Fondamentale in questa direzione è la sua capacità di costruire rapporti, conseguenza oltre che di innate capacità empatiche, di una sensibilità musicale non indifferente, essendo lui stesso musicista in patria. Per la precisione, contrabassista nella band del fratello Adrian, con il quale condivide in pieno la nascita della scena jazz danese ad inizio anni cinquanta. Quanto compiuto durante la missione, diventerà nel 1969 la tesi per il dottorato di ricerca. Si tratta di un doppio volume intitolato The Launeddas, a Sardinian Folk Music Instrument, dove nel primo tomo sono incluse le informazioni e le annotazioni degli incontri effettuati sul campo, mentre nel secondo sono presenti le partiture musicali delle registrazioni. «Quanto fatto da Bentzon, ha creato un nuovo rinascimento delle launeddas. Il suo libro ha dato tutti gli strumenti necessari a chiunque mostri interesse in tal senso. Ha avuto due esiti: il primo è stato infondere nuovo coraggio ai suonatori, il secondo è stato permettere ai giovani di interessarsi a questo argomento. Se negli anni ottanta vi erano non più di dieci musicisti ed oggi abbiamo centinaia di ragazzi che suonano le launeddas è un suo merito».

A parlare così è Dante Olianas, traduttore e ricercatore di lunga data delle attività di Fridolin, nonché autore di numerosi prodotti multimediali legati alla sua figura. Ad Olianas si deve la traduzione in italiano del testo sopra citato, stampato con il titolo Is launeddas oltre ad una serie di altre uscite, tra cui il recente film documentario La Sardegna e le launeddas ed il libro Antonio Lara – Il più grande maestro di launeddas del XX secolo?. Proprio in quest’ultimo, diviene protagonista la figura del suonatore Antonio Lara, con il quale Bentzon intesse un rapporto sincero. Al punto tale che nel corso degli anni l’epistolario intercorso tra i due racconta di un’amicizia profonda, che va oltre le scritture di stampo lavorativo, tra l’altro interessantissime come testimonia la lettera in cui Lara costruisce i tumbus, parte delle launeddas, destinati al leggendario jazzista Rahasaan Roland Kirk in quegli anni residente a Copenaghen ed amico di Bentzon: «Lara ha ospitato ripetutamente Fridolin in casa sua. Per l’anziano suonatore, all’epoca settantaseienne, Bentzon era quasi come un figlio. Avevano l’un con l’altro stima reciproca. Inoltre Lara è stato il musicista più registrato in assoluto. Le sue sessioni rappresentano il venticinque percento del totale realizzato da Fridolin».

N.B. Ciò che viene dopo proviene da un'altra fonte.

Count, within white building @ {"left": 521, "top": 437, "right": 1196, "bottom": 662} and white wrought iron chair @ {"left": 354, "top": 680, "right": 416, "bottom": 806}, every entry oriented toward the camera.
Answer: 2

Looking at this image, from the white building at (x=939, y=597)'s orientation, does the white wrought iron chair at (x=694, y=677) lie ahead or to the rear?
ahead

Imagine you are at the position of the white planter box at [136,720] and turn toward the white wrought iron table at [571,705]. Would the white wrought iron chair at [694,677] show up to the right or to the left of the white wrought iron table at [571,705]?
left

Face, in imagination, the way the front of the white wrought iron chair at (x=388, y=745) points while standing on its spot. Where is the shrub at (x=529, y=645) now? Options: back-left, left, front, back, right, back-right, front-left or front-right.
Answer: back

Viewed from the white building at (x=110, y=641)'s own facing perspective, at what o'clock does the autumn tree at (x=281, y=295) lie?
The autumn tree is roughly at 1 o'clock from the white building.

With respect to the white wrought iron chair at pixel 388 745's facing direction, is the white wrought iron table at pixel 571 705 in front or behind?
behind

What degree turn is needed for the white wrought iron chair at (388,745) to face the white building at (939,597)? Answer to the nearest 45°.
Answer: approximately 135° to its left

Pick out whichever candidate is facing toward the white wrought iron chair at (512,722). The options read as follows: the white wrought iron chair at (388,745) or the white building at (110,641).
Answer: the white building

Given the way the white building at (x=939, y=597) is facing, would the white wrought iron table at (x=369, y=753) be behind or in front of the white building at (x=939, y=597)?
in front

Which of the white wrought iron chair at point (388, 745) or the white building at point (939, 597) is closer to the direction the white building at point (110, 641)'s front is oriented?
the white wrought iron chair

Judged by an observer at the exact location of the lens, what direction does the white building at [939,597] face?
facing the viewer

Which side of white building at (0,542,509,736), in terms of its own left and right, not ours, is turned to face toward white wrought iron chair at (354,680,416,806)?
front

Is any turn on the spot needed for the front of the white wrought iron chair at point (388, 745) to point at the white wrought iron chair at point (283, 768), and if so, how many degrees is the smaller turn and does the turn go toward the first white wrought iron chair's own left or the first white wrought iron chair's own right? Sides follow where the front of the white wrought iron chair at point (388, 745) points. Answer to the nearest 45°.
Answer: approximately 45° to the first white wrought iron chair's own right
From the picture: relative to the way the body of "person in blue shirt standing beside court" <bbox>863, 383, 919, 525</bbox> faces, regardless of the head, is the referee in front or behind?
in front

Non casualmente: assieme al suo alter ego di allora Efisio Melis, Antonio Lara è considerato nell’ambito uno dei nomi più importanti di sempre. Naturale quindi che Bentzon lo cercasse. Lara ripagò enormemente la sua fiducia, introducendo il danese agli aspetti più reconditi della tradizione, quelli sospesi a metà tra fantasia e magia e usualmente tenuti ben celati nella tradizione di storia orale locale. E proprio tali passaggi, che si aggiungono ad una attenta analisi del musicista Lara in relazione con il ricercatore Bentzon, sono ben raccontati nel recente libro dedicato all’anziano maestro. Il quale non ebbe remore a fidarsi del giovane studente dotato di così tanto talento. E Bentzon non lo tradì, capace di cambiare il corso delle cose per le launeddas, avendo a disposizione soltanto un datato registratore Tandberg a molla, una cinepresa Afga Movex a manovella che filmava non più di diciassette secondi e venti pellicole scadute su cui incidere, ricevute in regalo da negozi fotografici del posto.